Data under study below:
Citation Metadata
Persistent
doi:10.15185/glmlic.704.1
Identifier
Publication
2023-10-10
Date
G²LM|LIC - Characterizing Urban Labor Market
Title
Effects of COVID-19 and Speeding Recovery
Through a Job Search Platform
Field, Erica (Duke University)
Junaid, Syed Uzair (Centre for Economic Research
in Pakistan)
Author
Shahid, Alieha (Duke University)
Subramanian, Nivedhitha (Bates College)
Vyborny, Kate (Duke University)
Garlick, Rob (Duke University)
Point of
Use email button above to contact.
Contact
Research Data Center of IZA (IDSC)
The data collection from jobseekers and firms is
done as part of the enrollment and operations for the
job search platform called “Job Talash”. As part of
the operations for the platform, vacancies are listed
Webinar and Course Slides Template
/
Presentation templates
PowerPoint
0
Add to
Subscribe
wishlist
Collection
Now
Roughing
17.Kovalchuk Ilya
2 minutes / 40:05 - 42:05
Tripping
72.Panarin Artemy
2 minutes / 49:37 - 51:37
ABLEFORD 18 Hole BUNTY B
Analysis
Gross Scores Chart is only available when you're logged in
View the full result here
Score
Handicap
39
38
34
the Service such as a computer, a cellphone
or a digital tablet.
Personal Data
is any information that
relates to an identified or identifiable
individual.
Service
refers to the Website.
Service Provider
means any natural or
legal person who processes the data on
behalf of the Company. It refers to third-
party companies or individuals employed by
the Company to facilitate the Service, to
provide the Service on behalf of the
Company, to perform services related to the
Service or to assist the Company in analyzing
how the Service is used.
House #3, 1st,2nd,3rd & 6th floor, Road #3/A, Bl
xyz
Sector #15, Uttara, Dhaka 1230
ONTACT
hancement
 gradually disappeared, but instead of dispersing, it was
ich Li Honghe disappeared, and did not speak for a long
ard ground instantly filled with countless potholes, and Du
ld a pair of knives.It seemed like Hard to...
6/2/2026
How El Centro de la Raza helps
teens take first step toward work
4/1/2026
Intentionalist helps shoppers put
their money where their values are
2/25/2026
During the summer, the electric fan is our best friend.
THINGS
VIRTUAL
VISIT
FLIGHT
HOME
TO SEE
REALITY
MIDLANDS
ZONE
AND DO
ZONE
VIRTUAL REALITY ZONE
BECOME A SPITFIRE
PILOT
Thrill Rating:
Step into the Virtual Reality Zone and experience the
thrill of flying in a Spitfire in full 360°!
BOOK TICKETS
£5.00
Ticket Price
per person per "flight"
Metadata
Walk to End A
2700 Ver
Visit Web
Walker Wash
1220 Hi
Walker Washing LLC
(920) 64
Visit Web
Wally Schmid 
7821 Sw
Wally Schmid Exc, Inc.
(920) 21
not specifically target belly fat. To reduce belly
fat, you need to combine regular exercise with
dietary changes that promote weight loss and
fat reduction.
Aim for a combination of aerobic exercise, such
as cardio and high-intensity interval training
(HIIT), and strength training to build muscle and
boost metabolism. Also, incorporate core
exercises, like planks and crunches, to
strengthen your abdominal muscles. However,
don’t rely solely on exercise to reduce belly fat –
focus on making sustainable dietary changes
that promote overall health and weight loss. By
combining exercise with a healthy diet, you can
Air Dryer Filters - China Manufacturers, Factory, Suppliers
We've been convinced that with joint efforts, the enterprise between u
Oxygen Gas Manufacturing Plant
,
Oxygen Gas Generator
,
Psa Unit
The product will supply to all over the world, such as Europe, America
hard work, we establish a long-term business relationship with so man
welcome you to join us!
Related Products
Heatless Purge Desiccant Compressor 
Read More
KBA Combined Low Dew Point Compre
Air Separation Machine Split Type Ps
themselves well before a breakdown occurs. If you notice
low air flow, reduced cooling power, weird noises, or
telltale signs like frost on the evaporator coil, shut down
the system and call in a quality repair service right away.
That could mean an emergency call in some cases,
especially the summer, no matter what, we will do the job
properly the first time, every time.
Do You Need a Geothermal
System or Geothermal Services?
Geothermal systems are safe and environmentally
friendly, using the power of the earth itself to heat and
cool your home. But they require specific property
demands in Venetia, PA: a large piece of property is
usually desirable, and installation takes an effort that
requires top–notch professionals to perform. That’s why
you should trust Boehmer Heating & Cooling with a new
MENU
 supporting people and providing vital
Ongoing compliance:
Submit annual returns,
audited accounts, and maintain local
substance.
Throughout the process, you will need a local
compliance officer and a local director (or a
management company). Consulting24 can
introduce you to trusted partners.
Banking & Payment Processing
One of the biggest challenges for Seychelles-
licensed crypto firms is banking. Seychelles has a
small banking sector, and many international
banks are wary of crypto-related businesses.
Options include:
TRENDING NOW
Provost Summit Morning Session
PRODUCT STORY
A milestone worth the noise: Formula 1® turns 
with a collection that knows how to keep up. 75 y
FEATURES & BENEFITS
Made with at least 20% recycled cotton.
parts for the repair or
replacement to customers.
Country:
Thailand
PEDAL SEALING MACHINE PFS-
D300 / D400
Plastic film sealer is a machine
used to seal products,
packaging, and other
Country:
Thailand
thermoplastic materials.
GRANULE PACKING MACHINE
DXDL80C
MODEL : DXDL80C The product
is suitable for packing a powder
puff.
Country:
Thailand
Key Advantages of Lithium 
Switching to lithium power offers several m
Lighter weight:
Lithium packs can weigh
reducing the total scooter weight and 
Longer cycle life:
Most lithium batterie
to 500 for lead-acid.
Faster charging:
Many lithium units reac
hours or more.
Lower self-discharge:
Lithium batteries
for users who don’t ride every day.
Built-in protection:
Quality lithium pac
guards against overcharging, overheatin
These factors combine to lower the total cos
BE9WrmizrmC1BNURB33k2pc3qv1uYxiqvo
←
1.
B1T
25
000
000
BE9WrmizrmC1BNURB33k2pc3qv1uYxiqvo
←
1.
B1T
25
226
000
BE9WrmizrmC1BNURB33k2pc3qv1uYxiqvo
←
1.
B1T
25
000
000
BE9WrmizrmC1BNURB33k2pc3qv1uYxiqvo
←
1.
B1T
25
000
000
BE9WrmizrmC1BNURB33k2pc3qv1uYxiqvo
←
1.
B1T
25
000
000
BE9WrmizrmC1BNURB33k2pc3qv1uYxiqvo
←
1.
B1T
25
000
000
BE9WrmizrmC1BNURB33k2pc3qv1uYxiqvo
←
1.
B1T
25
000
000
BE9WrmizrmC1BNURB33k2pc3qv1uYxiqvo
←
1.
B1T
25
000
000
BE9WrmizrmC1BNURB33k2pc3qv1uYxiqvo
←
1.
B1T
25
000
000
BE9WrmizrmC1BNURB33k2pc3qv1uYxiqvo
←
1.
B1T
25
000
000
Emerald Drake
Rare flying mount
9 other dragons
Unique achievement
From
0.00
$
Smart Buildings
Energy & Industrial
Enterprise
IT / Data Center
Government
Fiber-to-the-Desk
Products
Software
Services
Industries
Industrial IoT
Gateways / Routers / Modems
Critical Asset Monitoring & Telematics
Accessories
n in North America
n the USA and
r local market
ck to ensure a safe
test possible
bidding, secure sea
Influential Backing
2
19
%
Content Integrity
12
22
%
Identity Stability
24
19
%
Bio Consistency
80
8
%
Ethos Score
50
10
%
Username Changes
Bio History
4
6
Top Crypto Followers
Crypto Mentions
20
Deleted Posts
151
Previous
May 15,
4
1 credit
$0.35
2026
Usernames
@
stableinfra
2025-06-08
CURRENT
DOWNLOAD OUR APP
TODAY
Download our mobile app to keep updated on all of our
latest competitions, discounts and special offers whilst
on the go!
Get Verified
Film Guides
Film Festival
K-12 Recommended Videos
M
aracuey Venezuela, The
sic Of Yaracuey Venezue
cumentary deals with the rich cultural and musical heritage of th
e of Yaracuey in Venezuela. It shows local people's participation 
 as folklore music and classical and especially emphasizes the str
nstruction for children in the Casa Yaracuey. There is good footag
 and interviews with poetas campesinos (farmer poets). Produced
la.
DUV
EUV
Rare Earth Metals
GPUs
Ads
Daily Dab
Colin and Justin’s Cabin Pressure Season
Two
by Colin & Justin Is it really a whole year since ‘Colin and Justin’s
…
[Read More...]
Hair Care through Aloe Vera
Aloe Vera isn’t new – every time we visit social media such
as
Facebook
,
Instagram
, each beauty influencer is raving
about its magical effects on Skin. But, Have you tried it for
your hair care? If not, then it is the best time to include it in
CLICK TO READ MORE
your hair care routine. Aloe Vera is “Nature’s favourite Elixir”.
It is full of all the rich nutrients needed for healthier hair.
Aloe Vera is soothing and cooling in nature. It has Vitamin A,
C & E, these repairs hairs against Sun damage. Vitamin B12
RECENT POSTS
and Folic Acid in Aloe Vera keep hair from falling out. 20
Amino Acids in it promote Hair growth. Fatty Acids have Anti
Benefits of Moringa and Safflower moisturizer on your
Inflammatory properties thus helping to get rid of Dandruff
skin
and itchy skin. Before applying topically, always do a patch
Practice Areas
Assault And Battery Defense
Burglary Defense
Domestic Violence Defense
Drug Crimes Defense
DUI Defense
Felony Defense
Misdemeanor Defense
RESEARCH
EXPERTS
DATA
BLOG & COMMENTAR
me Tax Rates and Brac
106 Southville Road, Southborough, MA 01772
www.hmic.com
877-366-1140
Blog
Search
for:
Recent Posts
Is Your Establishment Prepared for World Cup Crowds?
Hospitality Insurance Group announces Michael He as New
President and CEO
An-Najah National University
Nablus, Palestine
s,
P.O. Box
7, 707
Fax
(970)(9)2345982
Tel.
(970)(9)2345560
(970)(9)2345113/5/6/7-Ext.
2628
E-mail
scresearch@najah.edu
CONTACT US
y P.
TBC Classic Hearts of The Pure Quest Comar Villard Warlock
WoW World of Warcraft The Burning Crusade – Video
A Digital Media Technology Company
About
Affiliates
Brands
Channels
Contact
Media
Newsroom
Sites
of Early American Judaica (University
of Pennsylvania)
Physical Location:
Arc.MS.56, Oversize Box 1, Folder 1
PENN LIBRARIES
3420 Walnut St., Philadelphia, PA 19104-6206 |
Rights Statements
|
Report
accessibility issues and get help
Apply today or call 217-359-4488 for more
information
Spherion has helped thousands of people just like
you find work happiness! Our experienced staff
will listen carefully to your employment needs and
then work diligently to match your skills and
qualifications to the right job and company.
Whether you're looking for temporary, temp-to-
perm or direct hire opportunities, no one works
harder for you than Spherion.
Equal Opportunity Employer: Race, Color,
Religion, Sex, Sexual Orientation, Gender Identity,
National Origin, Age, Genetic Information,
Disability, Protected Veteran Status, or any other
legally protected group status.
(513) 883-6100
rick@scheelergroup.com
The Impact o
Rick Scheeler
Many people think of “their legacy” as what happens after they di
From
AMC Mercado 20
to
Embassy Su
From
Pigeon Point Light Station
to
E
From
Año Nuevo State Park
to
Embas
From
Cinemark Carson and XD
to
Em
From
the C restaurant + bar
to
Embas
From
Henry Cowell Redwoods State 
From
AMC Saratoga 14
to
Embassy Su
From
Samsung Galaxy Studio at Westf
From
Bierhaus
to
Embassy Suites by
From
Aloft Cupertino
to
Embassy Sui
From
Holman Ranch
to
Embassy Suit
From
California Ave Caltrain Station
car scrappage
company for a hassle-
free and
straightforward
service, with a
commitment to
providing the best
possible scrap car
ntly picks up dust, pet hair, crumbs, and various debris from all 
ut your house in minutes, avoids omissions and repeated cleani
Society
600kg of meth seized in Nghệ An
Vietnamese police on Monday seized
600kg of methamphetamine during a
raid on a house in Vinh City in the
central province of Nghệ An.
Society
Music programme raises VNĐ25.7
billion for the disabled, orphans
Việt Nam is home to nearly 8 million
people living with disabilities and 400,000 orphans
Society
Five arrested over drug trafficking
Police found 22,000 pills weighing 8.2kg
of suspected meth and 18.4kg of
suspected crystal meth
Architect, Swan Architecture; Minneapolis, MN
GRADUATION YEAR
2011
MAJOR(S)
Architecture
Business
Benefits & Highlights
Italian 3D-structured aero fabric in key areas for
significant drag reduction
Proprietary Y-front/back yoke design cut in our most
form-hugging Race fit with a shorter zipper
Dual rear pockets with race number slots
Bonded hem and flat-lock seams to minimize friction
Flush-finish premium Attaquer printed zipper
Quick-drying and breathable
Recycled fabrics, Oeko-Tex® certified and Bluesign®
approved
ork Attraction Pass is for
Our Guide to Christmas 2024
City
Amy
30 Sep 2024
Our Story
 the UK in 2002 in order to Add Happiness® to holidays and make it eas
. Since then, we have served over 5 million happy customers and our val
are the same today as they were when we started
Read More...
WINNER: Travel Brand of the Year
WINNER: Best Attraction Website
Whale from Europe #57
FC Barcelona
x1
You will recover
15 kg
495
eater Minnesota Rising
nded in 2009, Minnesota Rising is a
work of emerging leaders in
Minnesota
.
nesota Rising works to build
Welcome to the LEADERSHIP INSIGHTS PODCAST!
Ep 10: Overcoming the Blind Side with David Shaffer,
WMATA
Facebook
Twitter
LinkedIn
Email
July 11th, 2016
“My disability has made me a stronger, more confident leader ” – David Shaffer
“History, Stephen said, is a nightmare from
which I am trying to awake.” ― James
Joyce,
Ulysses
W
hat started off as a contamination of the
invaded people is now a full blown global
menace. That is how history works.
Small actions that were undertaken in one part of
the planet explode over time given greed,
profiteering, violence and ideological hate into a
End of Data under study.
Your answer should be the lines of the records that include the word "property".

cool your home. But they require specific property
demands in Venetia, PA: a large piece of property is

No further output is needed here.